Eine gute Gelegenheit die Rußpartikeldetektoren zu testen, liefert die, nebenan schon früher zum Start rollende, NASA-Falcon. Das Abgas des Forschungsflugzeugs lässt die Anzeige der Partikelinstrumente nach oben schnellen. Auf einem Monitor in der Kabine können die Wissenschaftler das online verfolgen. Weiter vorne in der Kabine bereitet die Doktorandin Anja Reiter ein Massenspektrometer vor, mit dem die Spurengase Schwefeldioxid und Schwefelsäure gemessen werden. Wichtig ist es, die Leitungen mit Stickstoff zu spülen, damit keine Verunreinigungen im Flug die sensible Methode stören.
Derweil prüft Christiane Voigt die Wolkeninstrumentierung. Sie ist bei ACCESS2 für die Kondensstreifenmessungen auf der Falcon zuständig. Unter der Steuerbordtragfläche sitzen die Sonden mit denen die Eiskristalle in den künstlichen Wolken gemessen werden. Mithilfe des gestreuten Lichts eines Lasers kann nicht nur die Anzahl, sondern ebenso die Größe der Eiskristalle bestimmt werden. Auch Erkenntnisse über die Eiskristallform gewinnen die Forscherinnen und Forscher: Plättchen, Stäbchen, und sogar komplexer geformte Kristallstrukturen finden sie.

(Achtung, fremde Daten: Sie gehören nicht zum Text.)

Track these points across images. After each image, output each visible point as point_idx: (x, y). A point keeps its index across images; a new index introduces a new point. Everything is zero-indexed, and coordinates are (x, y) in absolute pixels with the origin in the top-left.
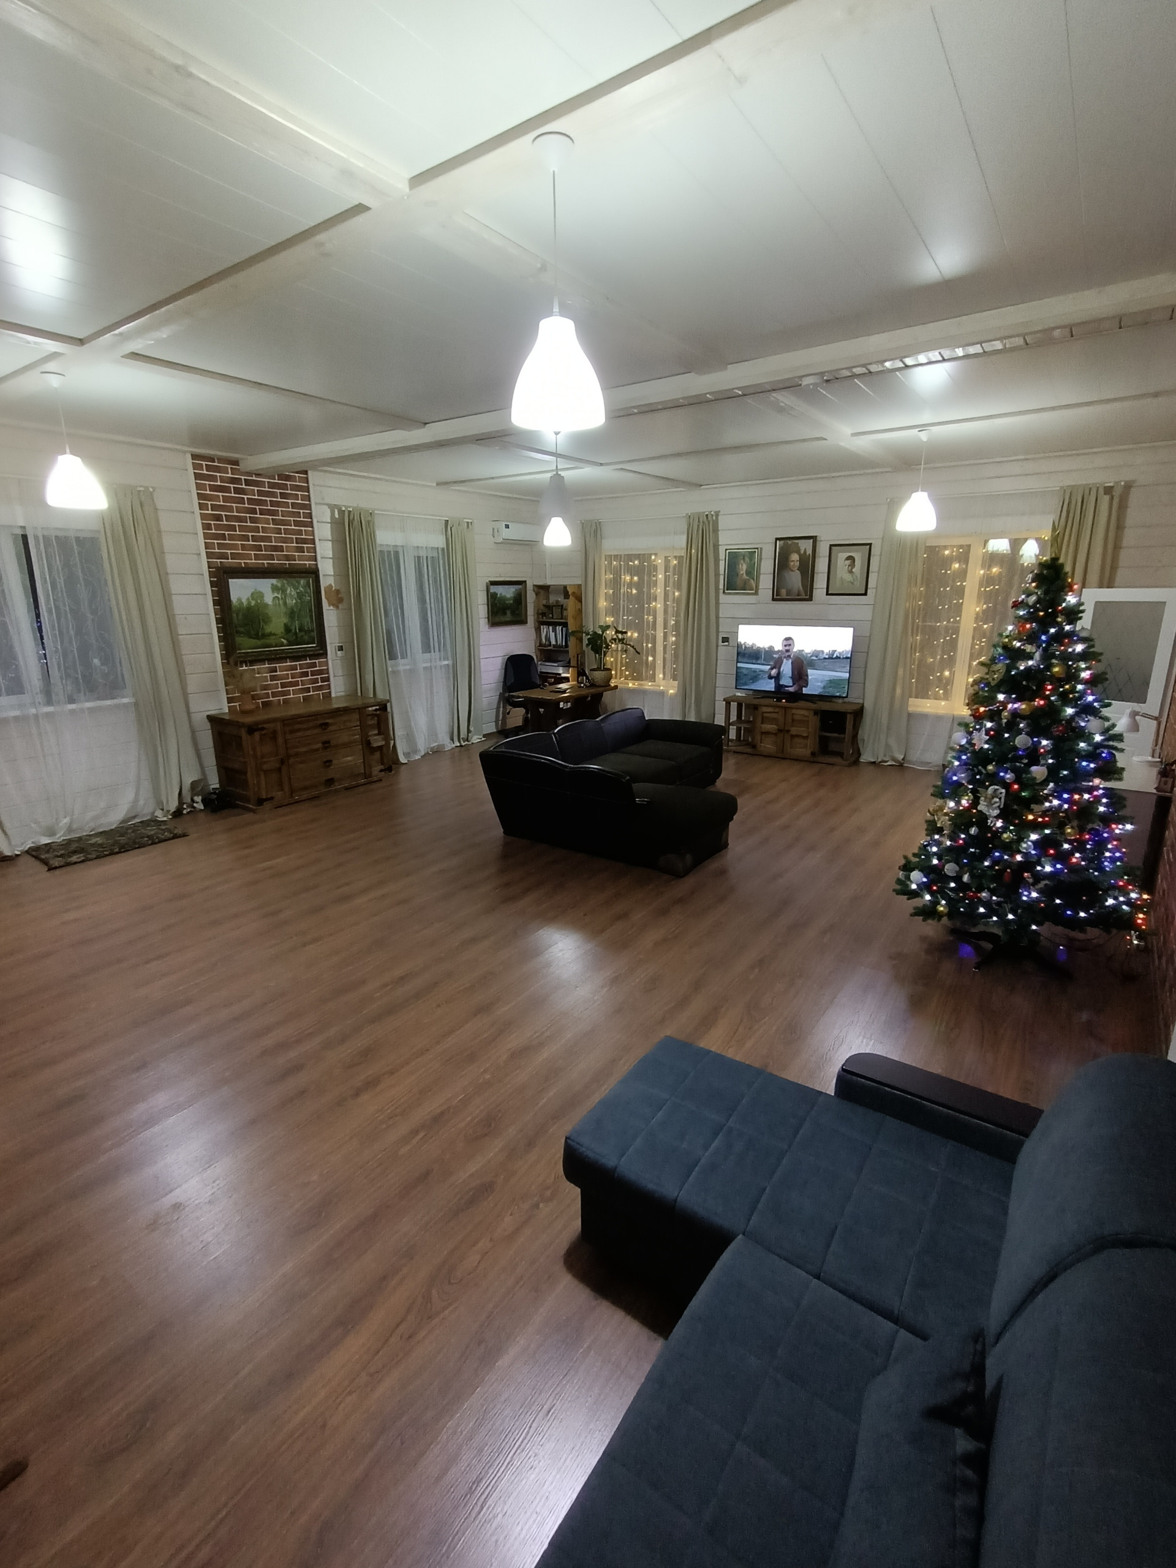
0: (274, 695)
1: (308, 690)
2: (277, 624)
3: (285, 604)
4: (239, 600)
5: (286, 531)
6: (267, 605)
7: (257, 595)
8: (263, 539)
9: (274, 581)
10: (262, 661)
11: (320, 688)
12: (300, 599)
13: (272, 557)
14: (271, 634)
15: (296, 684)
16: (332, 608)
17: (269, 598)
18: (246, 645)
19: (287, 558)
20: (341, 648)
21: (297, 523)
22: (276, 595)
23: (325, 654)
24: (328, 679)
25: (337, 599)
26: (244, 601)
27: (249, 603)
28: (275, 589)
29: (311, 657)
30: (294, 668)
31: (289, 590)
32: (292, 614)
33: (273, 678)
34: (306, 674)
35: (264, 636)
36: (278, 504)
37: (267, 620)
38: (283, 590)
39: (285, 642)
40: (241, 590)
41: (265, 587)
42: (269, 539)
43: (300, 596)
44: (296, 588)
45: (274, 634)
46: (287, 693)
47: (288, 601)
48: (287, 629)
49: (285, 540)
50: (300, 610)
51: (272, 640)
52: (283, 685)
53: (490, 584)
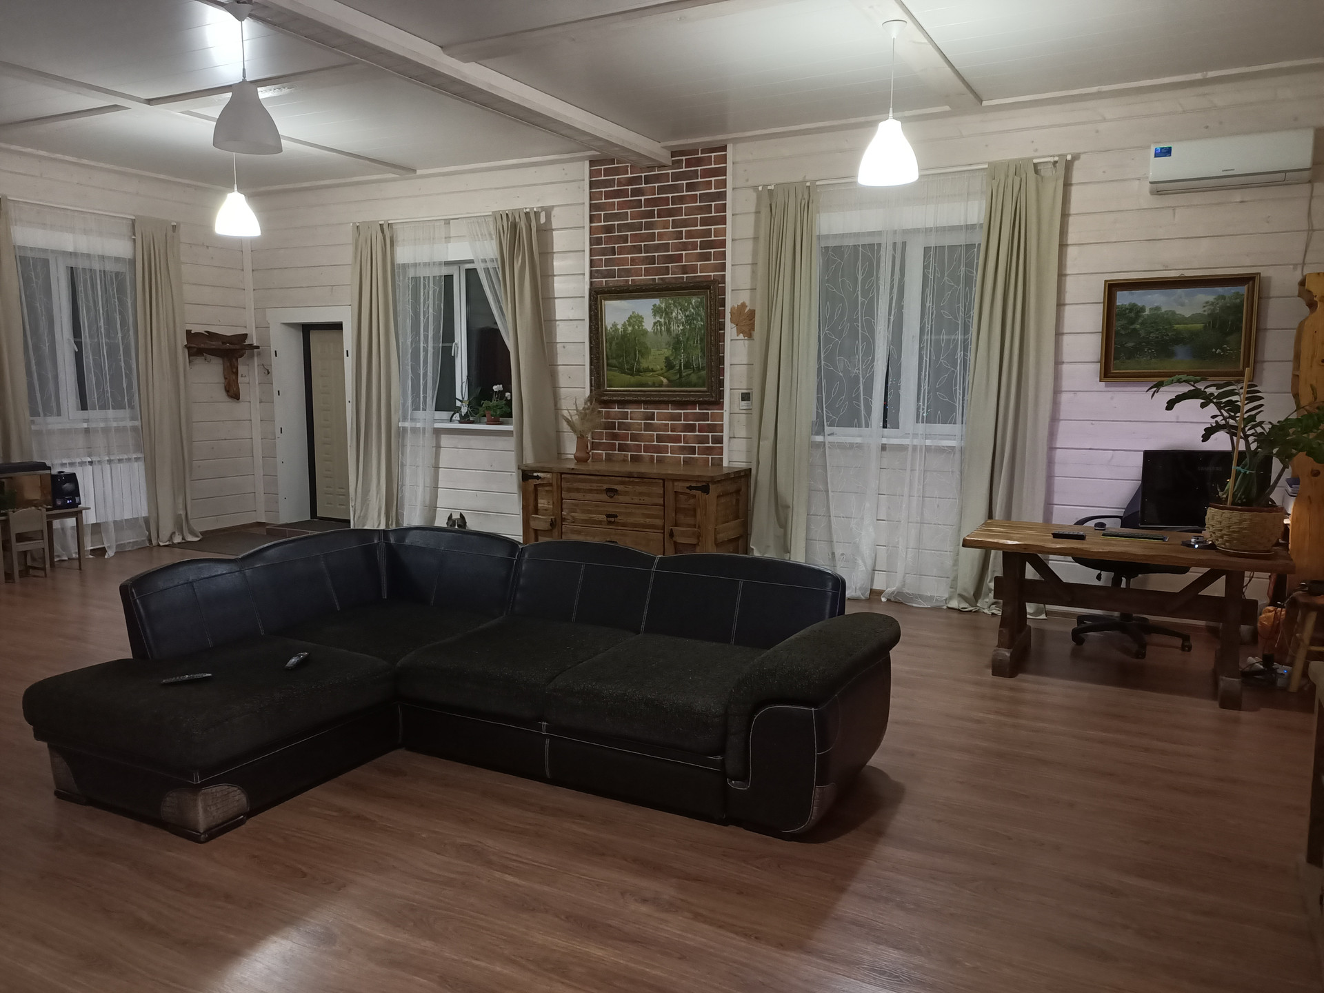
0: (647, 449)
1: (692, 450)
2: (656, 358)
3: (668, 330)
4: (615, 325)
5: (690, 235)
6: (645, 332)
7: (636, 320)
8: (657, 248)
9: (657, 301)
10: (637, 403)
11: (709, 450)
12: (690, 324)
13: (666, 271)
14: (647, 370)
15: (677, 439)
16: (741, 336)
17: (648, 325)
18: (619, 383)
19: (685, 270)
20: (746, 397)
21: (705, 222)
22: (658, 318)
23: (718, 402)
24: (719, 440)
25: (746, 322)
26: (619, 327)
27: (625, 330)
28: (657, 311)
29: (703, 404)
30: (678, 417)
31: (677, 313)
32: (676, 344)
33: (648, 427)
34: (691, 428)
35: (639, 371)
36: (682, 200)
37: (645, 352)
38: (666, 313)
39: (665, 381)
40: (617, 313)
41: (645, 310)
42: (665, 247)
43: (689, 320)
44: (684, 309)
45: (652, 370)
46: (665, 450)
47: (674, 327)
48: (669, 365)
49: (685, 247)
50: (688, 339)
51: (647, 377)
52: (659, 438)
53: (1113, 288)
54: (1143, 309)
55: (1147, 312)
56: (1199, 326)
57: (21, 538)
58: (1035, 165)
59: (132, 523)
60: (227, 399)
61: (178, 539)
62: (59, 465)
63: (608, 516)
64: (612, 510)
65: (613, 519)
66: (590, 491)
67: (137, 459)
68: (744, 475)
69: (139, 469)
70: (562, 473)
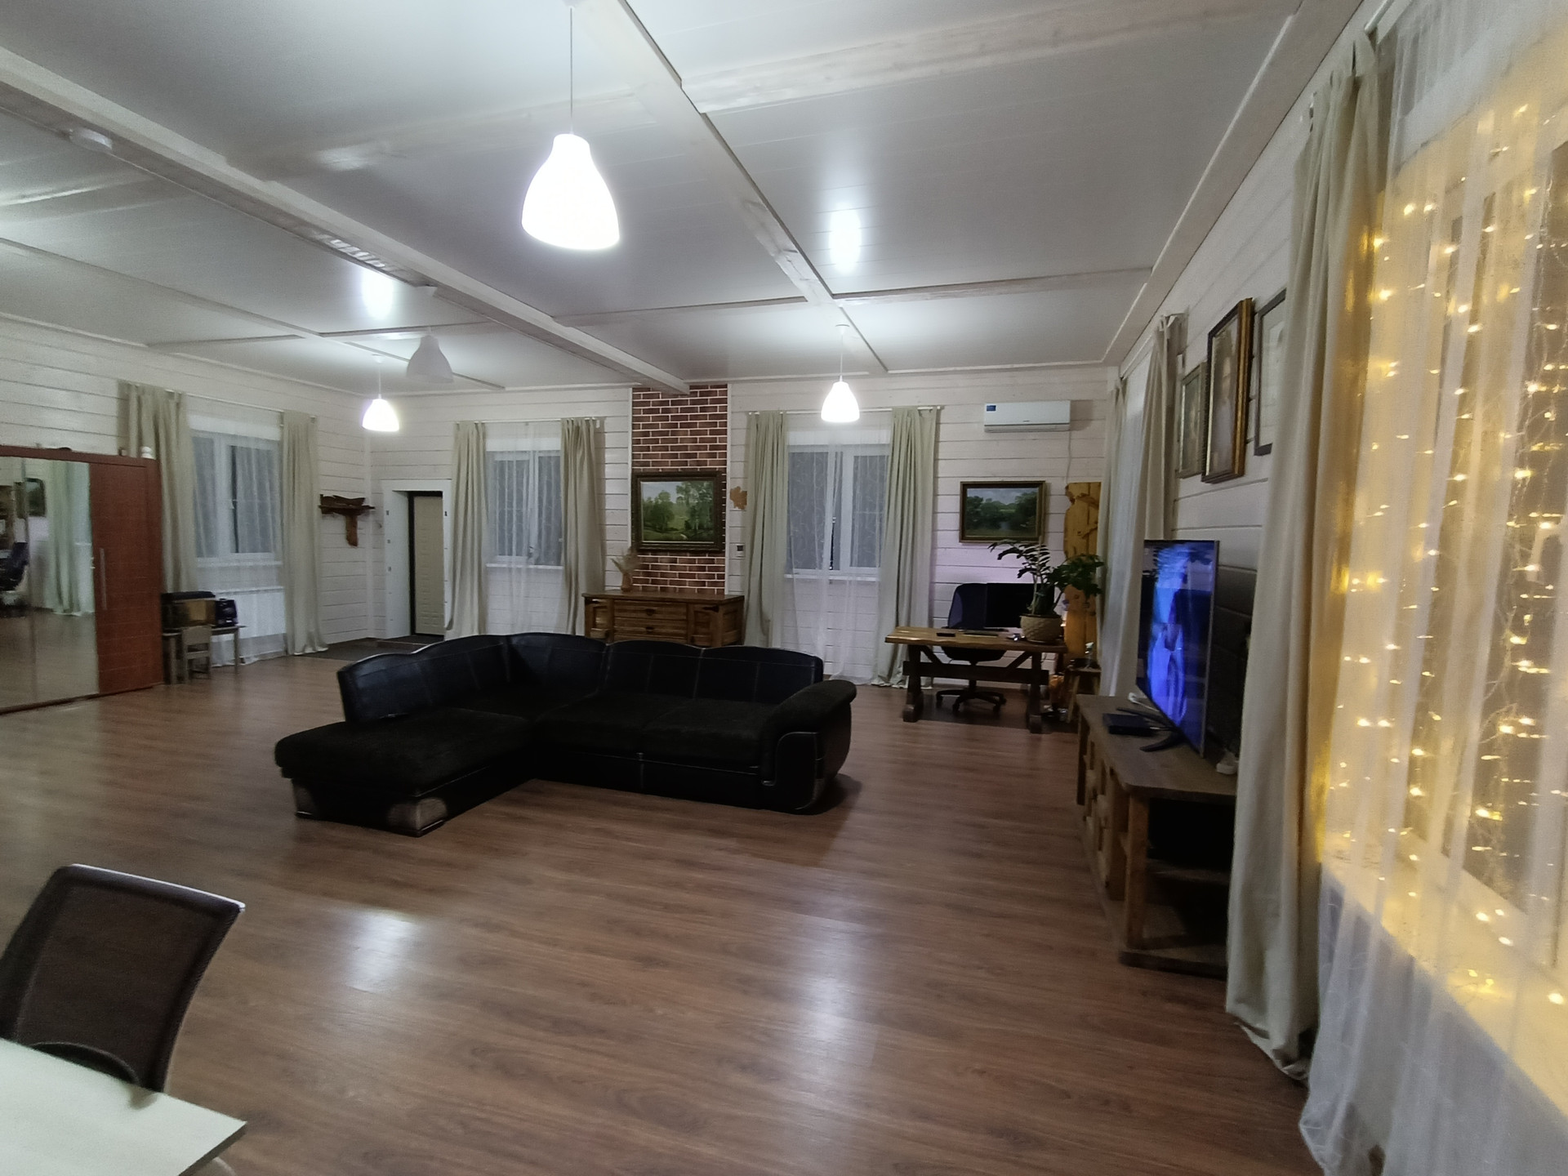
0: (672, 583)
1: (703, 584)
2: (679, 521)
3: (688, 503)
4: (650, 498)
5: (702, 440)
6: (671, 503)
7: (664, 495)
8: (679, 448)
9: (679, 484)
10: (665, 552)
11: (715, 584)
12: (702, 499)
13: (686, 463)
14: (673, 529)
15: (693, 576)
16: (737, 509)
17: (673, 498)
18: (652, 539)
19: (699, 463)
20: (740, 548)
21: (712, 432)
22: (680, 495)
23: (720, 551)
24: (722, 577)
25: (741, 499)
26: (653, 500)
27: (657, 502)
28: (679, 490)
29: (711, 553)
30: (693, 561)
31: (693, 492)
32: (693, 512)
33: (672, 568)
34: (703, 569)
35: (667, 530)
36: (696, 418)
37: (670, 516)
38: (686, 491)
39: (685, 537)
40: (651, 491)
41: (671, 491)
42: (686, 448)
43: (702, 496)
44: (699, 490)
45: (676, 530)
46: (684, 583)
47: (691, 501)
48: (688, 526)
49: (699, 448)
50: (701, 509)
51: (673, 535)
52: (681, 576)
53: (965, 486)
54: (982, 500)
55: (984, 502)
56: (1013, 511)
57: (192, 649)
58: (919, 410)
59: (273, 638)
60: (348, 546)
61: (309, 650)
62: (220, 594)
63: (648, 628)
64: (650, 624)
65: (650, 630)
66: (635, 611)
67: (278, 590)
68: (740, 600)
69: (279, 598)
70: (614, 599)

Wie auch die Rußpartikel decken die Eiskristalle in Kondensstreifen einen weiten Größenbereich ab. Die kleinen Eispartikel mit Größen zwischen 0,5 und 100 Mikrometern werden mit den Wolkeninstrumenten unter den Tragflächen vermessen, damit sie in der freien Anströmung unverfälscht detektiert werden können. Zudem untersuchen die Forscher den Eiswassergehalt der Kristalle in der Kabine mit einem Hygrometer, das an einen nach vorne gerichteten beheizten Lufteinlass auf dem Dach angeschlossen ist. Im Einlass verdampfen die Eiskristalle und der resultierende Wassergehalt lässt sich bestimmen. Vor dem Flug testen die Wissenschaftler noch einmal ganz genau, ob ihre Instrumente funktionieren. Es ist das erste Mal, dass gemeinsam mit den Kollegen der NASA Kondensstreifen vermessen werden, während in den Triebwerken Biotreibstoff verbrennt. Die Crew schaut erwartungsvoll auf die folgenden Flugstunden.

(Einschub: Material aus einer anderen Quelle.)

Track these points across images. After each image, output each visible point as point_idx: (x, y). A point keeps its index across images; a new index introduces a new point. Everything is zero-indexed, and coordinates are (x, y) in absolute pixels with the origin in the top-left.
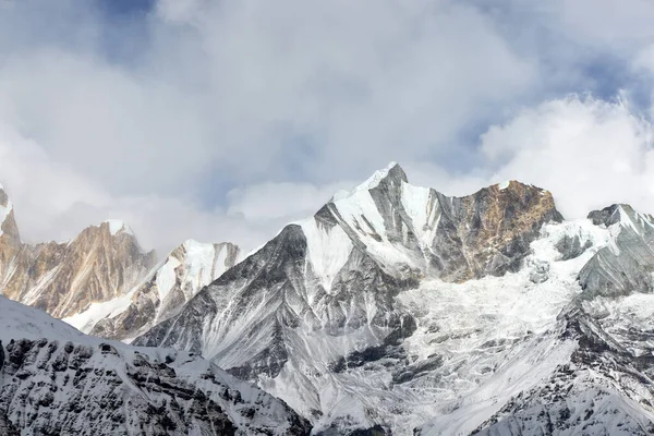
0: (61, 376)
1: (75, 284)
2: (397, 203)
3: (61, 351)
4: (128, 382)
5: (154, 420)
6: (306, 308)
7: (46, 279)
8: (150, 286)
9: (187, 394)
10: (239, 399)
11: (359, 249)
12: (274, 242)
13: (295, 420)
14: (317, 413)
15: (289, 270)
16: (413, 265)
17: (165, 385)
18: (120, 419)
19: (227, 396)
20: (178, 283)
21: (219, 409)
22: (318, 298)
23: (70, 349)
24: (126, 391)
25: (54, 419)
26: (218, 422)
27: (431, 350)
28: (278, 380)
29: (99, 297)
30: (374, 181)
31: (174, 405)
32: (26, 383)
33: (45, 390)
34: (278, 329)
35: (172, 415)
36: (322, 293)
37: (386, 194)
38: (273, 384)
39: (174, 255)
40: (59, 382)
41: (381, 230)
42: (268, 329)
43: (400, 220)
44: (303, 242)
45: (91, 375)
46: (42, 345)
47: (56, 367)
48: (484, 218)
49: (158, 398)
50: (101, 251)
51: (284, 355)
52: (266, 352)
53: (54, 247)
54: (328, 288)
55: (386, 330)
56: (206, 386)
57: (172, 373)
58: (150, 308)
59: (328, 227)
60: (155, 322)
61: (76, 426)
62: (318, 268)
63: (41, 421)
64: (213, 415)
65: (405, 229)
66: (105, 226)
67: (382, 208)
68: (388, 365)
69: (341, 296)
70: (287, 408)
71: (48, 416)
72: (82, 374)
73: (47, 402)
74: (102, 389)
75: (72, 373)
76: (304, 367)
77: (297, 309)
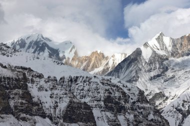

Dreißig Minuten vor dem Take-off kommen die Testpiloten Roland Welser und Philipp Weber. Sie starten die Triebwerke und schalten den Strom für die Messgeräte auf interne Versorgung um. Anschließend wird noch der Schlauch der Klimaanlage herausgetragen und die Bremsklötze vor dem Fahrwerk weggezogen. Die Wissenschaftler machen sich in der engen, vollinstrumentierten Kabine bereit für den Start. Kurz darauf rollt die Falcon davon, zum Rendezvous mit den anderen Flugzeugen in zehn Kilometer Höhe.